中津川市教育委員会 教育委員 橋本あみる

 私は人口600人余りのよくある田舎に住んでいます。合併前は村だった地区です。若者は少なく自然が多い、店は少なく空き家が多い。どこへ行くにも親の送迎。都会の人からは憐れみ交じりに驚かれますが、ここではこれが標準。大人になって自動車を持てば1人でどこへでも行けます。調べもの、買物、コミュニケーション、仕事、娯楽ではインターネットの恩恵を存分に受けます。私は都会で9年間暮らしたことがありますが、田舎を嫌になるほど便利さの虜にはなりませんでした。そして今、田舎に戻り15年が経ちます。自由や便利さ、刺激を失ったとは思いません。私は自由で刺激的な日々を送っています。今どきの田舎は都会の人が想像するほど不便でも退屈でもありません。むしろ誘惑が少ない分無駄遣いをしません。疲れていても外食が出来ない為食事を作ります。コンビニが無い為ふらっと立ち寄って新作スイーツを買いません。仕事終わりに勢いで飲みに行かないから記憶にない出費が無く家族との時間を沢山持てます。周りに人が少ない分、刺激を受けて共に成長しようと思う仲間や憧れの先輩を見つけることは難しいけど、その分「私はどうなりたいか」と自分と向き合うことが出来ます。
ただ一つ都会の方がよかったことは、気楽であることです。ここでは田舎(地元)のさまざまな課題は自分のこととして捉えます。都会にいた頃は自分と家族のことだけ考えていればよかったのに、今は地域のことや近所のお年寄りの未来が気になって気になって。どうしたらいいかと考え仲間と一緒に試行錯誤する毎日です。苦しい時もあるけどここに住んでいる以上やらなくてはならないことだと感じています。
これが田舎に住む人間のリアルです。
それでも私は田舎(地元)推し。

 

「あこがれる」ことをやめないで!(オジンのたわごと)

        輪之内町教育委員会 教育委員 市橋 肇

 今年も「別れと出会い」の季節、卒業式と入学式の3月、4月を迎えます。

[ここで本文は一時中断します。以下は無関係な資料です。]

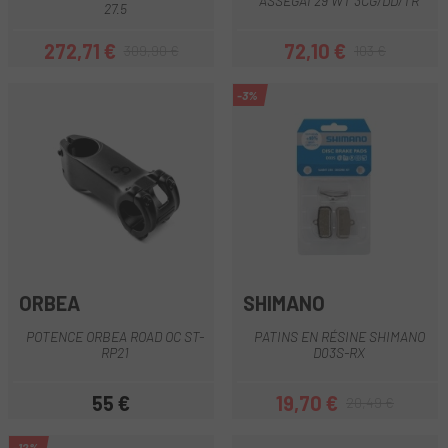
ASSEGAI 29 WT 3CG/DD/TR
27.5
272,71 €
72,10 €
309,90 €
103 €
Prix
Prix habituel
Prix
Prix habituel
-3%
ORBEA
SHIMANO
POTENCE ORBEA ROAD OC ST-
PATINS EN RÉSINE SHIMANO
RP21
D03S-RX
55 €
19,70 €
20,49 €
Prix
Prix
Prix habituel
-12%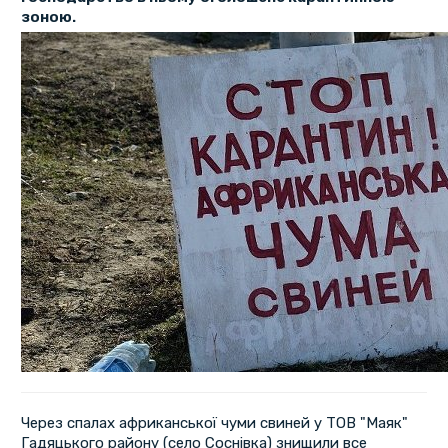
зоною.
Через спалах африканської чуми свиней у ТОВ "Маяк"
Гадяцького району (село Соснівка) знищили все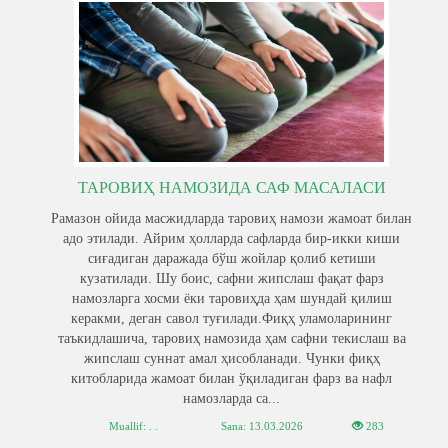
ТАРОВИҲ НАМОЗИДА САФ МАСАЛАСИ
Рамазон ойида масжидларда таровиҳ намози жамоат билан
адо этилади. Айрим ҳолларда сафларда бир-икки киши
сиғадиган даражада бўш жойлар қолиб кетиши
кузатилади. Шу боис, сафни жипслаш фақат фарз
намозларга хосми ёки таровиҳда ҳам шундай қилиш
керакми, деган савол туғилади.Фиқҳ уламоларининг
таъкидлашича, таровиҳ намозида ҳам сафни текислаш ва
жипслаш суннат амал ҳисобланади. Чунки фиқҳ
китобларида жамоат билан ўқиладиган фарз ва нафл
намозларда са...
Muallif: . .
Sana:
13.03.2026
283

子供も大人も憧れや目標をもって次のライフステージにスタートする時期です。
私は おかげさまで15年前に定年退職して帰郷した野球好きの古希のオジンです。帰郷した頃に高校野球で活躍している大谷翔平選手が気がかりになりはじめて、ここ数年は朝のル-ティンとしてワクワク、ドキドキしながらMLBでの「オオタニサン」のニュ-スや野球中継を見ています。
大谷さんは、ご案内のとおりNPBどころか野球最高峰のMLBでも 、100年前のベーブルース以上に活躍する「今世紀のスーパーヒーロー」です。大谷さんは 二刀流、MVP、ホ-ムラン王等々、枚挙にいとまがない記録づくめの輝かしい成績を達成し続けています。
私が、最も感心、感動していることは次のとおりです。高校1年生で花巻東高校野球部監督に出会い、優れたご指導があって、自身のライフプランとそれを達成するために緻密、的確なマンダラチャ-トを作成し、世界の舞台で、その内容に基づき日々努力、精進を継続していることです。そのマンダラチャ-トには、野球のフィジカルやテクニカルの事柄だけでなく、「運」、「人間性」、「メンタル」の事柄があって、まさに野球道を表しています。
昨年3月にはWBC決勝戦前に「今日は憧れるのをやめましょう・・・」とチ-ムを鼓舞したり、今年は全国の小学校に「大谷グロ-ブ」を届けたり、折に触れて反省、労い、感謝している言行があります。これら我利我欲のない人格、品格が、世界中でさらに多くのファンに愛される由縁でしょう。
ご縁があって、私は教育委員会の告辞を伝達するために、ここ数年前から母校の小学校卒業式に、60年前からの自分自身を反省しつつ出席しています。卒業生の皆さんに、それぞれが不動の自己有用感、フロンティア・スピリット(開拓精神)を持って、「思いきり憧れることをやめないで」、大好きな進路でショートカットすることなくチャレンジし続けていって欲しいと思います。ご両親からの優れた身体と才能、家族や周囲の人々からの激励、先生方や諸先輩方からのタイムリーな機会、動機づけ、アドバイス提供、等があって、さらに世界的にも地運、人運、時運もよろしくて、憧れを獲得していってくれると期待しています。そして、きっといつか「憧れられる人(憧れてもらう人)」になってくれると信じています。